Our review of method performance on the CAP Tumor Marker Survey for the years 1999–2002 allows us to draw several conclusions about assays for CA 15-3 and CA 27.29. First, the median values reported by laboratories that offer these assays are highly correlated, so it appears that each assay listed in Table 2 is measuring the same antigen. Second, the agreement of individual values, measured in U/ mL, is generally good. However, the slopes of the regression lines vary from a low of 0.836 to a high of 1.099, which indicates that the actual value obtained is method dependent.

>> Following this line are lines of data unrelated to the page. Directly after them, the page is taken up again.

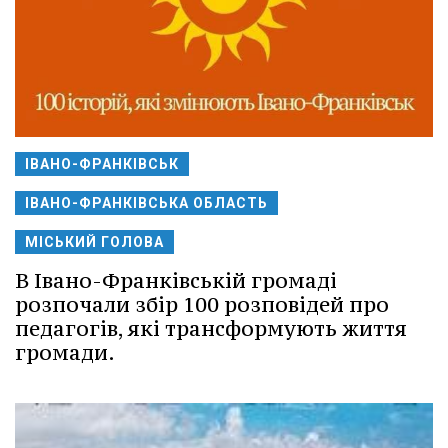
ІВАНО-ФРАНКІВСЬК
ІВАНО-ФРАНКІВСЬКА ОБЛАСТЬ
МІСЬКИЙ ГОЛОВА
В Івано-Франківській громаді
розпочали збір 100 розповідей про
педагогів, які трансформують життя
громади.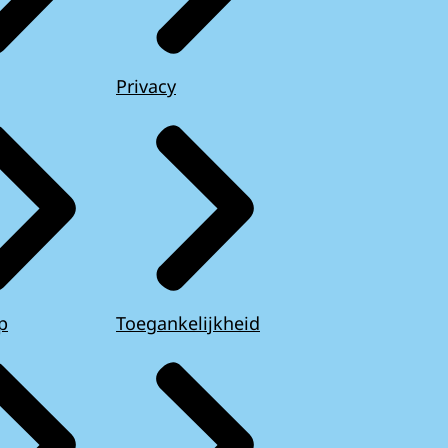
Privacy
p
Toegankelijkheid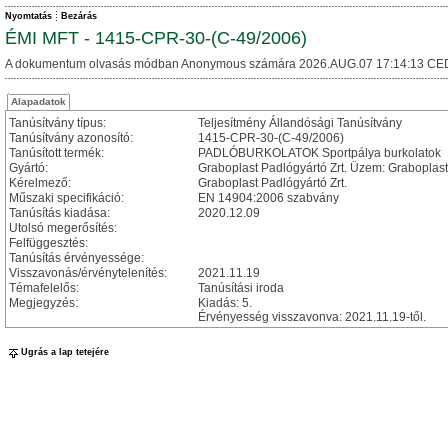
Nyomtatás
Bezárás
ÉMI MFT - 1415-CPR-30-(C-49/2006)
A dokumentum olvasás módban Anonymous számára 2026.AUG.07 17:14:13 CE
Alapadatok
Tanúsítvány típus:
Teljesítmény Állandósági Tanúsítvány
Tanúsítvány azonosító:
1415-CPR-30-(C-49/2006)
Tanúsított termék:
PADLÓBURKOLATOK Sportpálya burkolatok
Gyártó:
Graboplast Padlógyártó Zrt. Üzem: Graboplast 
Kérelmező:
Graboplast Padlógyártó Zrt.
Műszaki specifikáció:
EN 14904:2006 szabvány
Tanúsítás kiadása:
2020.12.09
Utolsó megerősítés:
Felfüggesztés:
Tanúsítás érvényessége:
Visszavonás/érvénytelenítés:
2021.11.19
Témafelelős:
Tanúsítási iroda
Megjegyzés:
Kiadás: 5.
Érvényesség visszavonva: 2021.11.19-től.
Ugrás a lap tetejére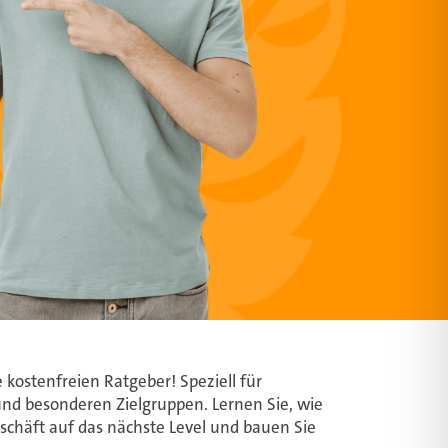
kostenfreien Ratgeber! Speziell für
nd besonderen Zielgruppen. Lernen Sie, wie
eschäft auf das nächste Level und bauen Sie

Comparisons based on CAP proficiency testing material may not represent the relationship of these methods for real patient samples. The graphs in Figure 2 demonstrate that patient specimens show more scatter about the line than do the medians of the survey specimens. Moreover, the slopes of the lines for patient specimen data are farther from unity than the slopes of the lines for the survey specimens. These differences probably are caused by differences between the purified antigen used in the proficiency test material and the heterologous antigens produced by patients. This is particularly true for the MUC1 gene–derived glycoproteins that are measured in the CA 15-3 and CA 27.29 assays.

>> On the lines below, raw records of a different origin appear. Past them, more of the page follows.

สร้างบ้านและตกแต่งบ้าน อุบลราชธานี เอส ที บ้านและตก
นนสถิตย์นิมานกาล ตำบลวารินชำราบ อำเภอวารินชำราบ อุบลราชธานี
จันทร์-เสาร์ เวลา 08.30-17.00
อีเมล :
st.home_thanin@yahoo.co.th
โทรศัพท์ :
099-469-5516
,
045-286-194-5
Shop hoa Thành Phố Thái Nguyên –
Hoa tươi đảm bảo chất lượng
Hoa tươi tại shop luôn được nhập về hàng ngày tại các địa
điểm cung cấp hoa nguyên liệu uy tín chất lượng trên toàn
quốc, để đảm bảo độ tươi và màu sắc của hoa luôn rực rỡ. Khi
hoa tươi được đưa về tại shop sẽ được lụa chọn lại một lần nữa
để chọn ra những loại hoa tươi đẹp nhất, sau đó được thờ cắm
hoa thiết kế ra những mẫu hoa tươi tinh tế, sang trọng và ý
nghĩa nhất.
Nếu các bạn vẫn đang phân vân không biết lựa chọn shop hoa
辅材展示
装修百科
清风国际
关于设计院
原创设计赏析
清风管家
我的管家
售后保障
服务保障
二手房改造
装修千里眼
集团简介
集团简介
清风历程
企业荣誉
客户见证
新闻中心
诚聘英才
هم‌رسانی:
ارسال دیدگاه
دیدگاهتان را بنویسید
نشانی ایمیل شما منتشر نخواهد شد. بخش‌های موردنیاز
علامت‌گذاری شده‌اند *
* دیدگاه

This study illustrates that standardization of assays to purified reference materials may not lead to harmonization of patient test results. This could have implications for the traceability requirements for the European Union In Vitro Diagnostic Directive directive. However, it is encouraging that the general relationships found with the CAP proficiency specimens were similar to the relationships found with patient specimens. It is interesting to note that some assays with different names (CA 15-3 vs CA 27.29) agree better than some assays with the same name (CA 15-3). The comparability of assays for PEM, regardless of the assay format, also is affected by the reference material used for calibration.1 Matrix differences between the material used for calibration and patient specimens also can cause discordance among assays.